* TEXT SHOWN
##############################

(4)EBIT, net of taxes is defined as net income plus net interest, less the tax impact of net interest. The tax impact of net interest is computed by multiplying net interest by the effective tax rate. Management uses EBIT, net of taxes, to measure our results exclusive of the impact of financing costs.
(5)EBITDA is defined as earnings before interest, taxes, depreciation and amortization. EBITDA is not recognized under GAAP and does not purport to be an alternative to net income as a measure of operating performance or to net cash flows provided by operating activities as a measure of liquidity. EBITDA is a component of the debt to EBITDA covenant, as defined in our credit agreement, which we must report to our bank on a quarterly basis. In addition, management considers EBITDA a useful measure because it eliminates differences which are caused by different capital structures as well as different tax rates and depreciation schedules when comparing our measures to our peers’ measures.
(6)EBITDA per diluted share is calculated by dividing EBITDA by the weighted average number of diluted shares outstanding for the period. EBITDA per diluted share is not recognized under GAAP and does not purport to be an alternative to income per diluted share.
(7)Free cash flow, which is defined as cash flow provided by operating activities minus cash flow used in purchasing property and equipment, is not recognized under GAAP and does not purport to be an alternative to net income, cash flow from operations or the change in cash on the balance sheet. Management views free cash flow as a measure of operational performance, liquidity and financial health.
(8)Book value per period end share is calculated by dividing total stockholders’ equity at the end of the period by the period end shares outstanding.
(9)Tangible book value is calculated by subtracting goodwill and intangible assets outstanding at the end of the period from stockholders’ equity outstanding at the end of the period. Tangible book value is not recognized under GAAP and does not purport to be an alternative to book value or stockholders’ equity.
(10)Tangible book value per period end share is calculated by dividing tangible book value at the end of the period by the period end number of shares outstanding. Tangible book value per period end share is not recognized under GAAP and does not purport to be an alternative to income per diluted share.

##############################

* RECORD SET
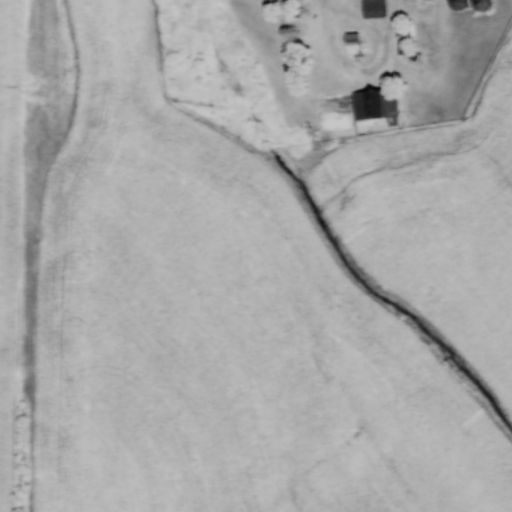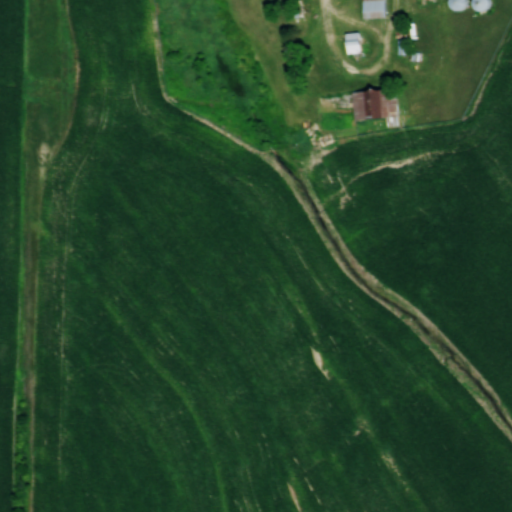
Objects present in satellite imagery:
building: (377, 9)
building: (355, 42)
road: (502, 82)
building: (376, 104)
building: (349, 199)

##############################

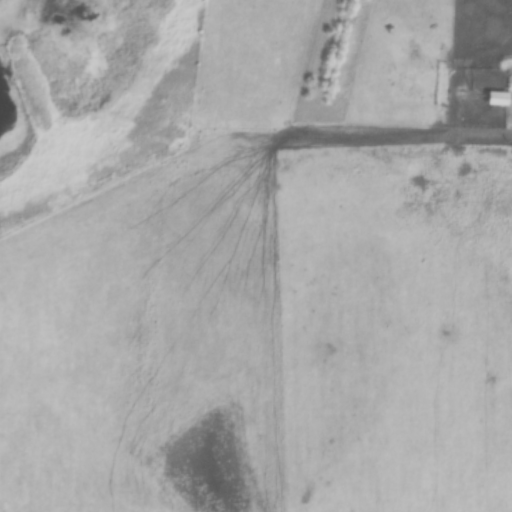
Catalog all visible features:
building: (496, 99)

##############################

* PROBLEM REQUIREMENTS
Reproduce the financial-measure definitions above from "(7)Free cash flow, which" down to "or stockholders’ equity.", word for word.

* WRITTEN REPLY
(7)Free cash flow, which is defined as cash flow provided by operating activities minus cash flow used in purchasing property and equipment, is not recognized under GAAP and does not purport to be an alternative to net income, cash flow from operations or the change in cash on the balance sheet. Management views free cash flow as a measure of operational performance, liquidity and financial health.
(8)Book value per period end share is calculated by dividing total stockholders’ equity at the end of the period by the period end shares outstanding.
(9)Tangible book value is calculated by subtracting goodwill and intangible assets outstanding at the end of the period from stockholders’ equity outstanding at the end of the period. Tangible book value is not recognized under GAAP and does not purport to be an alternative to book value or stockholders’ equity.